To validate gene expression patterns, we performed qPCR to assess mRNA levels of the seven genetically informed candidate genes (BIN2, CAPN12, CXXC5, KLRC1, KLRD1, PRF1, and SLFN5) in normal control (NC) and M5-treated groups. Compared to the NC group, BIN2, KLRD1, SLFN5, and CXXC5 were significantly upregulated in the M5 group, whereas CAPN12 and KLRC1 were significantly downregulated (Figure 8). These findings suggest that the identified genetically informed candidate genes may participate in psoriasis-related inflammatory responses and potentially interact with known disease-regulating targets, providing further insight into their roles in disease progression.

Using the set of genetically informed candidate genes identified in this study, we performed transcriptional regulatory analysis and found that these genes are collectively regulated by multiple common transcription factors (TFs) (Figure 9A). To further investigate the regulatory landscape, we conducted TF enrichment analysis based on cumulative recovery curves. The results revealed that several transcription factor motifs were significantly enriched in association with the genetically informed candidate genes.

Among them, cisbp__M5911 emerged as the most significantly enriched motif, with the highest normalized enrichment score (NES = 5.84) across all tested motifs. The motif–TF annotation, combined with gene prioritization analysis, underscores its potential regulatory importance. A summary of the enriched motifs and their corresponding transcription factors associated with key gene regulation is presented in Figure 9B, providing further insights into the transcriptional control mechanisms that may influence psoriasis-related gene expression.

To investigate the dynamic changes in gene expression during cell differentiation, we first calculated the similarity between individual cells and constructed a cell differentiation trajectory using pseudotime analysis. This trajectory was visualized to depict the temporal progression of cellular states, providing insights into the development and differentiation processes. Cells were visualized and color-coded based on Pseudotime values—a probabilistic metric inferred by the Monocle algorithm that reflects the temporal ordering of cells based on their gene expression profiles—and Cell Type, which represents distinct branches or fates along the trajectory.
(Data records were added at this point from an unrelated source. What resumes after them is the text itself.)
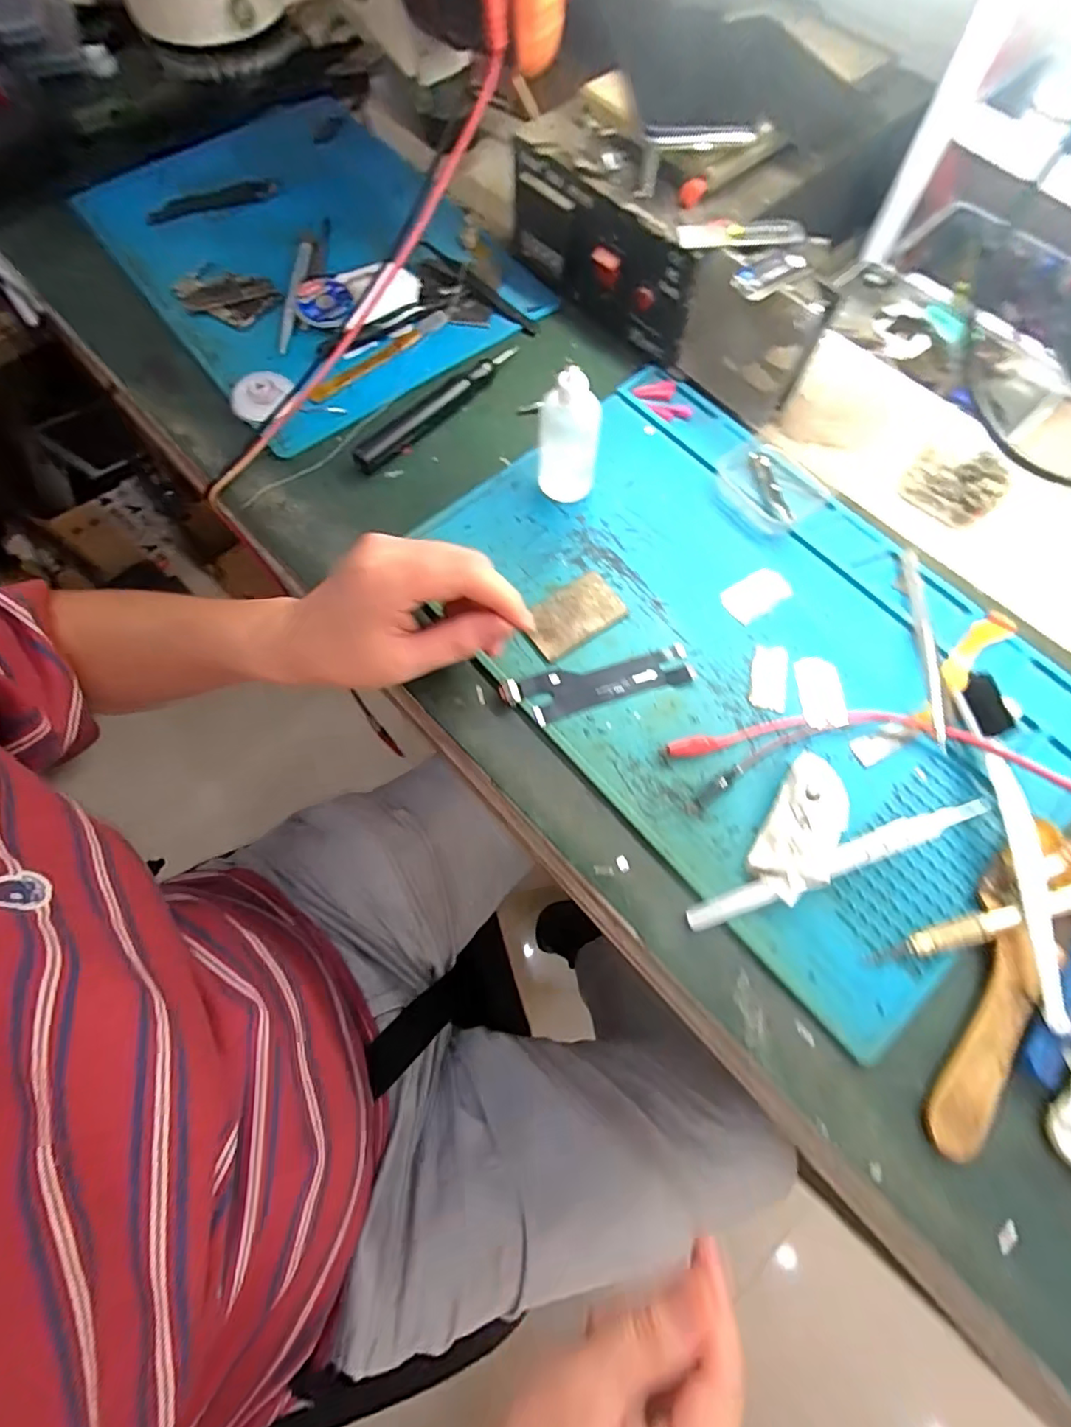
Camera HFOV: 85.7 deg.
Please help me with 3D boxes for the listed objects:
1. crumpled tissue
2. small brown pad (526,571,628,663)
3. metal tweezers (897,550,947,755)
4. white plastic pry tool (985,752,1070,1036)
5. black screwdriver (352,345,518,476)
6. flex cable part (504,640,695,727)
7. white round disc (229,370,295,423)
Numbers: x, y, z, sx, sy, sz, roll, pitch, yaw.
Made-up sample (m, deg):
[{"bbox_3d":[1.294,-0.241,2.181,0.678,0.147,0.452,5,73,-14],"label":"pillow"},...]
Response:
[{"bbox_3d":[0.138,0.059,0.297,0.036,0.016,0.073,30,73,11],"label":"crumpled tissue"},{"bbox_3d":[0.023,-0.059,0.348,0.060,0.006,0.035,-34,73,-11],"label":"small brown pad"},{"bbox_3d":[0.229,-0.042,0.337,0.013,0.010,0.127,5,70,3],"label":"metal tweezers"},{"bbox_3d":[0.245,0.084,0.285,0.016,0.012,0.128,3,70,2],"label":"white plastic pry tool"},{"bbox_3d":[-0.069,-0.216,0.402,0.023,0.013,0.144,40,75,14],"label":"black screwdriver"},{"bbox_3d":[0.037,-0.017,0.333,0.110,0.006,0.028,-13,70,-3],"label":"flex cable part"},{"bbox_3d":[-0.193,-0.224,0.407,0.043,0.013,0.043,0,70,1],"label":"white round disc"}]

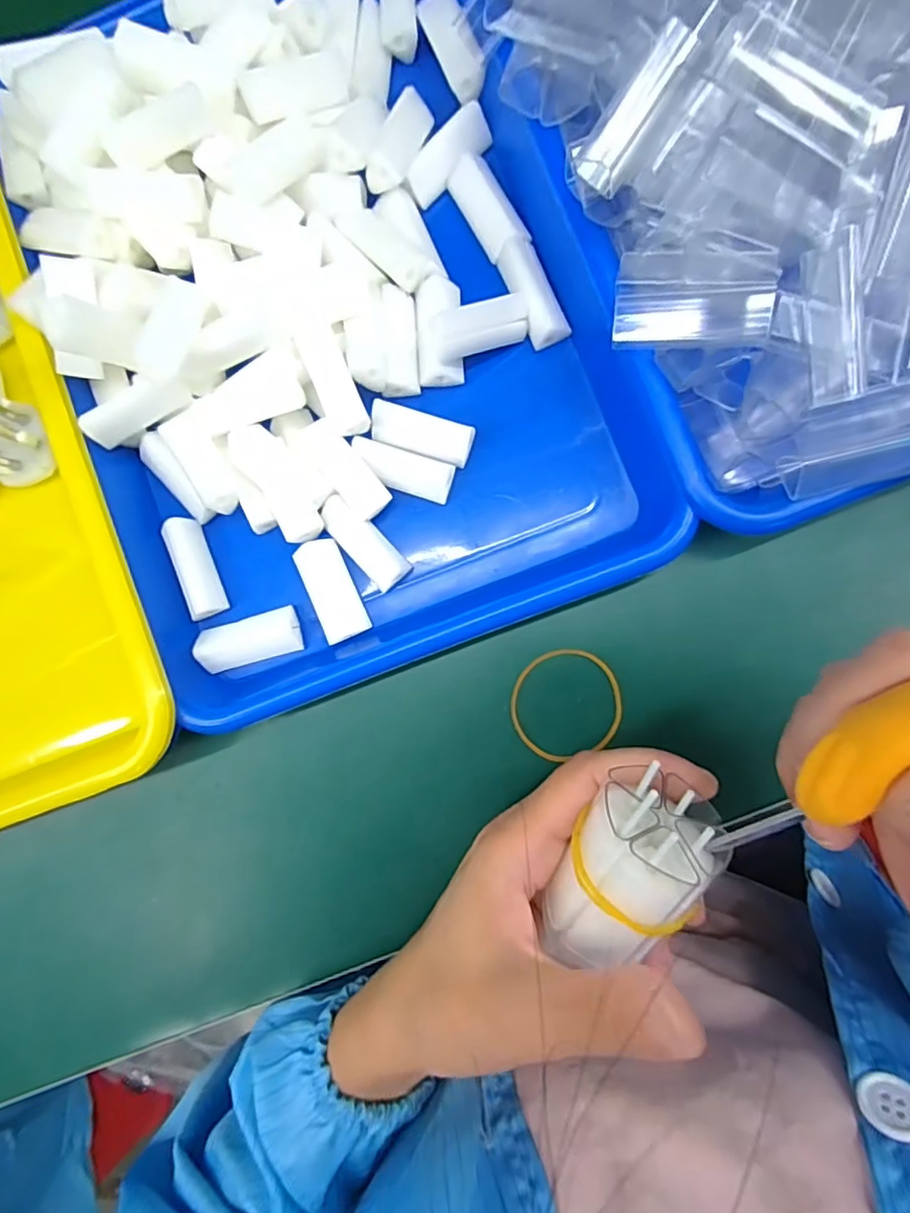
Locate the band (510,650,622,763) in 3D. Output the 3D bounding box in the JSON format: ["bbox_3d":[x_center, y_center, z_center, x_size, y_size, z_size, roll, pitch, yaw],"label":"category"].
[{"bbox_3d":[0.050,0.044,0.254,0.050,0.004,0.048,-1,84,8],"label":"band"}]

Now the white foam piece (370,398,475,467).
[{"bbox_3d":[-0.015,-0.078,0.252,0.045,0.011,0.018,15,89,7],"label":"white foam piece"}]

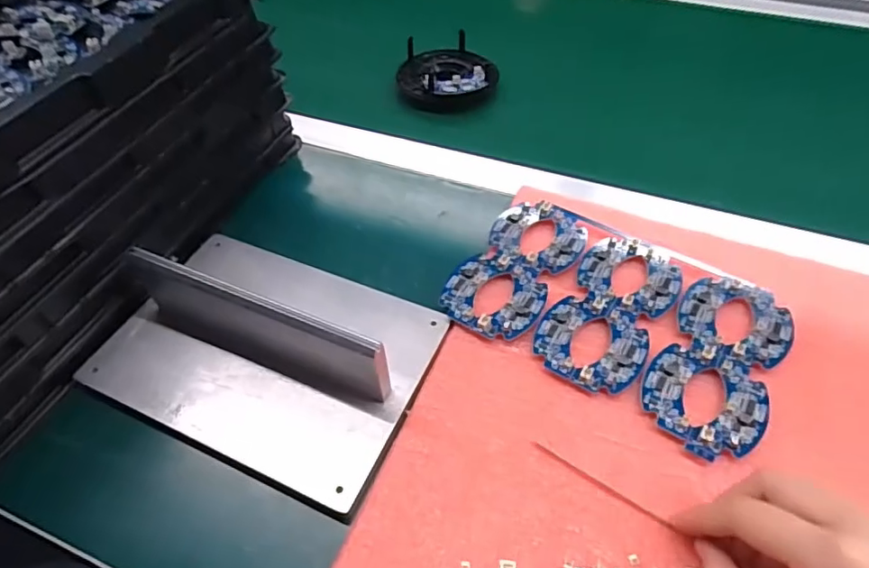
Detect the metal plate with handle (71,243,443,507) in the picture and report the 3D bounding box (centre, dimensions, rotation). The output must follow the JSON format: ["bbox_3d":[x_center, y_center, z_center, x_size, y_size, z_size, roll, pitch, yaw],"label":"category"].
[{"bbox_3d":[-0.113,0.023,0.343,0.216,0.057,0.145,20,53,17],"label":"metal plate with handle"}]

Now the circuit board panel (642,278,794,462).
[{"bbox_3d":[0.175,0.045,0.336,0.065,0.004,0.132,26,55,21],"label":"circuit board panel"}]

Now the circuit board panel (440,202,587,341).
[{"bbox_3d":[0.060,-0.016,0.392,0.066,0.004,0.131,26,55,21],"label":"circuit board panel"}]

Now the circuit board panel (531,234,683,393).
[{"bbox_3d":[0.117,0.014,0.364,0.066,0.004,0.127,26,55,21],"label":"circuit board panel"}]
Because gene expression patterns often differ significantly across trajectory branches, global heatmaps may fail to capture these nuanced differences. Therefore, we identified all branch points and computed genes that exhibited marked expression differences before and after each branching event. These genes were visualized using a branch-specific heatmap, with the trajectory originating from a central “pre-branch” state and diverging into two distinct fates: “Cell fate 1” and “Cell fate 2”, representing the two major directions of differentiation. By default, differentially expressed genes were clustered into six groups based on their expression dynamics across branches.

Finally, we visualized the temporal expression patterns of the genetically informed candidate genes along the pseudotime trajectory to illustrate their potential roles during different stages of cell development (Supplementary Figure S11).